» Problem requirements
Print each record exactly as it appears, but drop the images.

Stored items from a collection:
* * *
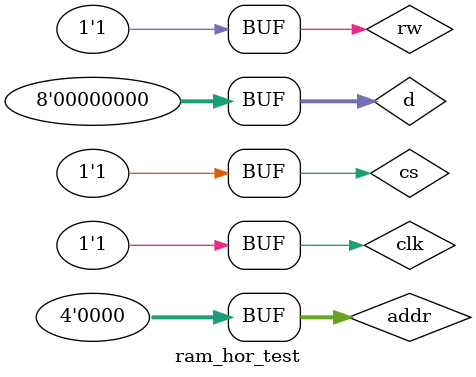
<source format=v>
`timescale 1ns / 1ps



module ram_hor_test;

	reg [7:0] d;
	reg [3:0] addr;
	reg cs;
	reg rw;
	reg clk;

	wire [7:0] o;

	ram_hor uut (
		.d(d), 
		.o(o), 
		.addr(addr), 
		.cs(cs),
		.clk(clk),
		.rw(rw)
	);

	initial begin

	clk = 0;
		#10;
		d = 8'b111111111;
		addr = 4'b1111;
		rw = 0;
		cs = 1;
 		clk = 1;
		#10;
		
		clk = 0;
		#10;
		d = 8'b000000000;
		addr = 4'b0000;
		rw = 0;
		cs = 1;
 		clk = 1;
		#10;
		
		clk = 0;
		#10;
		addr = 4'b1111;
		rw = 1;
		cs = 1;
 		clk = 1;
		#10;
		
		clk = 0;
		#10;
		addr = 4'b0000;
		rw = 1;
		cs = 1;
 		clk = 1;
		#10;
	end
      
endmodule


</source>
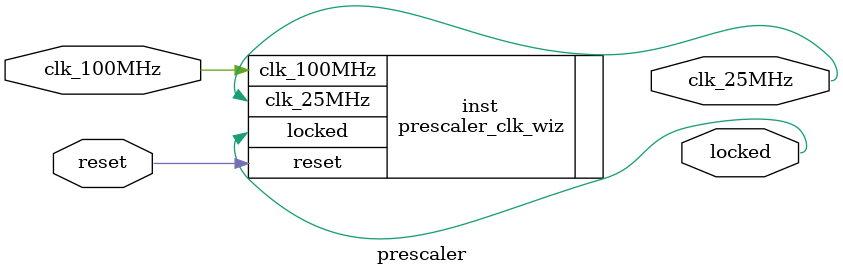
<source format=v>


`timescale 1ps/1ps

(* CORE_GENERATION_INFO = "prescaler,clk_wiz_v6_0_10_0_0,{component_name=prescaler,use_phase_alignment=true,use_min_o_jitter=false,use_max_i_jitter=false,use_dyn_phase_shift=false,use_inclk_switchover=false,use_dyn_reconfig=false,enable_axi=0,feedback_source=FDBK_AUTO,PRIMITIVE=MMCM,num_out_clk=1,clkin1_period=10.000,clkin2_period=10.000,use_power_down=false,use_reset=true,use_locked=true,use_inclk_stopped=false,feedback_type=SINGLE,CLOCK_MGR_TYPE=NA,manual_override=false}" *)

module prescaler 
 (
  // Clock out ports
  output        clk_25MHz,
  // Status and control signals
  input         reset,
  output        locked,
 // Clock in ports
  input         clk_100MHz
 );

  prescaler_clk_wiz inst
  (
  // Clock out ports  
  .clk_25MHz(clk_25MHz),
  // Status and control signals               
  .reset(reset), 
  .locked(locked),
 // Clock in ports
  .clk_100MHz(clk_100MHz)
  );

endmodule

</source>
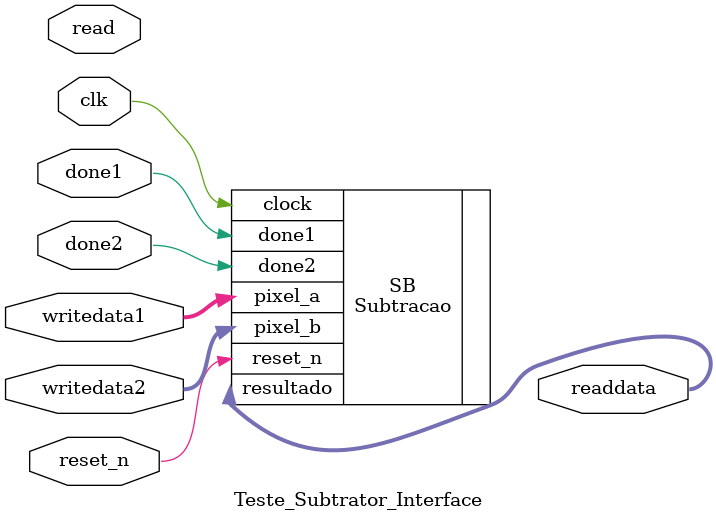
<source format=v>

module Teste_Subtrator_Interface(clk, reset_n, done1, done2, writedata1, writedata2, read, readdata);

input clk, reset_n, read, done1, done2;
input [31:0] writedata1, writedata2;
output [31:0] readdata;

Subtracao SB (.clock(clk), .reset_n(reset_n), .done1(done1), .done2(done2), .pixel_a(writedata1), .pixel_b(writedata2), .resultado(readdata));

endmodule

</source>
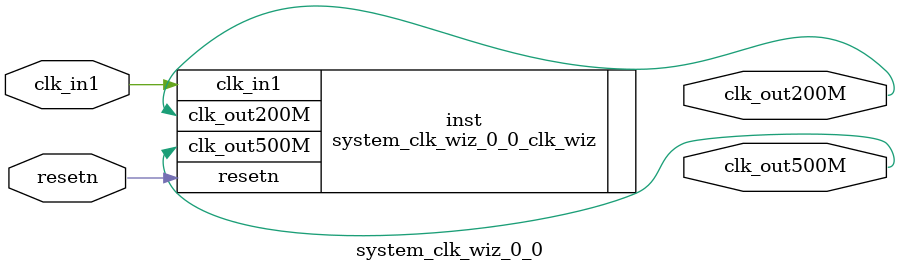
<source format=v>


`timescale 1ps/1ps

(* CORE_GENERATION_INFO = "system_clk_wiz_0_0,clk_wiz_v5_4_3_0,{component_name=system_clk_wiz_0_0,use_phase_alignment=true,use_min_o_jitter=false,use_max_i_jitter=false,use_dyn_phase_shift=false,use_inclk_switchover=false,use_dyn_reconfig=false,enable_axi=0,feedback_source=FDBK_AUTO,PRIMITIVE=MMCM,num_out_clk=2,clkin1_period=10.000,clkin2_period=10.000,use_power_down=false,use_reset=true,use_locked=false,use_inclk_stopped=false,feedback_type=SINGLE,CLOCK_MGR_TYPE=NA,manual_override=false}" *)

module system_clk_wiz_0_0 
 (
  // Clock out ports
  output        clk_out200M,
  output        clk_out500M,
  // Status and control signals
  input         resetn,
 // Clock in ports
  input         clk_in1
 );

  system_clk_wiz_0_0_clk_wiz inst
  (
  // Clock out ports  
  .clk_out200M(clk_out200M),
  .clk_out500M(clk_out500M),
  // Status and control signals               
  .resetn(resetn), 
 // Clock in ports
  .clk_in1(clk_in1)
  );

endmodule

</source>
* * *
» Answer below
<source format=v>
`timescale 1ns / 1ps



module ram_hor_test;

	reg [7:0] d;
	reg [3:0] addr;
	reg cs;
	reg rw;
	reg clk;

	wire [7:0] o;

	ram_hor uut (
		.d(d), 
		.o(o), 
		.addr(addr), 
		.cs(cs),
		.clk(clk),
		.rw(rw)
	);

	initial begin

	clk = 0;
		#10;
		d = 8'b111111111;
		addr = 4'b1111;
		rw = 0;
		cs = 1;
 		clk = 1;
		#10;
		
		clk = 0;
		#10;
		d = 8'b000000000;
		addr = 4'b0000;
		rw = 0;
		cs = 1;
 		clk = 1;
		#10;
		
		clk = 0;
		#10;
		addr = 4'b1111;
		rw = 1;
		cs = 1;
 		clk = 1;
		#10;
		
		clk = 0;
		#10;
		addr = 4'b0000;
		rw = 1;
		cs = 1;
 		clk = 1;
		#10;
	end
      
endmodule


</source>
<source format=v>


`timescale 1ps/1ps

(* CORE_GENERATION_INFO = "prescaler,clk_wiz_v6_0_10_0_0,{component_name=prescaler,use_phase_alignment=true,use_min_o_jitter=false,use_max_i_jitter=false,use_dyn_phase_shift=false,use_inclk_switchover=false,use_dyn_reconfig=false,enable_axi=0,feedback_source=FDBK_AUTO,PRIMITIVE=MMCM,num_out_clk=1,clkin1_period=10.000,clkin2_period=10.000,use_power_down=false,use_reset=true,use_locked=true,use_inclk_stopped=false,feedback_type=SINGLE,CLOCK_MGR_TYPE=NA,manual_override=false}" *)

module prescaler 
 (
  // Clock out ports
  output        clk_25MHz,
  // Status and control signals
  input         reset,
  output        locked,
 // Clock in ports
  input         clk_100MHz
 );

  prescaler_clk_wiz inst
  (
  // Clock out ports  
  .clk_25MHz(clk_25MHz),
  // Status and control signals               
  .reset(reset), 
  .locked(locked),
 // Clock in ports
  .clk_100MHz(clk_100MHz)
  );

endmodule

</source>
<source format=v>

module Teste_Subtrator_Interface(clk, reset_n, done1, done2, writedata1, writedata2, read, readdata);

input clk, reset_n, read, done1, done2;
input [31:0] writedata1, writedata2;
output [31:0] readdata;

Subtracao SB (.clock(clk), .reset_n(reset_n), .done1(done1), .done2(done2), .pixel_a(writedata1), .pixel_b(writedata2), .resultado(readdata));

endmodule

</source>
<source format=v>


`timescale 1ps/1ps

(* CORE_GENERATION_INFO = "system_clk_wiz_0_0,clk_wiz_v5_4_3_0,{component_name=system_clk_wiz_0_0,use_phase_alignment=true,use_min_o_jitter=false,use_max_i_jitter=false,use_dyn_phase_shift=false,use_inclk_switchover=false,use_dyn_reconfig=false,enable_axi=0,feedback_source=FDBK_AUTO,PRIMITIVE=MMCM,num_out_clk=2,clkin1_period=10.000,clkin2_period=10.000,use_power_down=false,use_reset=true,use_locked=false,use_inclk_stopped=false,feedback_type=SINGLE,CLOCK_MGR_TYPE=NA,manual_override=false}" *)

module system_clk_wiz_0_0 
 (
  // Clock out ports
  output        clk_out200M,
  output        clk_out500M,
  // Status and control signals
  input         resetn,
 // Clock in ports
  input         clk_in1
 );

  system_clk_wiz_0_0_clk_wiz inst
  (
  // Clock out ports  
  .clk_out200M(clk_out200M),
  .clk_out500M(clk_out500M),
  // Status and control signals               
  .resetn(resetn), 
 // Clock in ports
  .clk_in1(clk_in1)
  );

endmodule

</source>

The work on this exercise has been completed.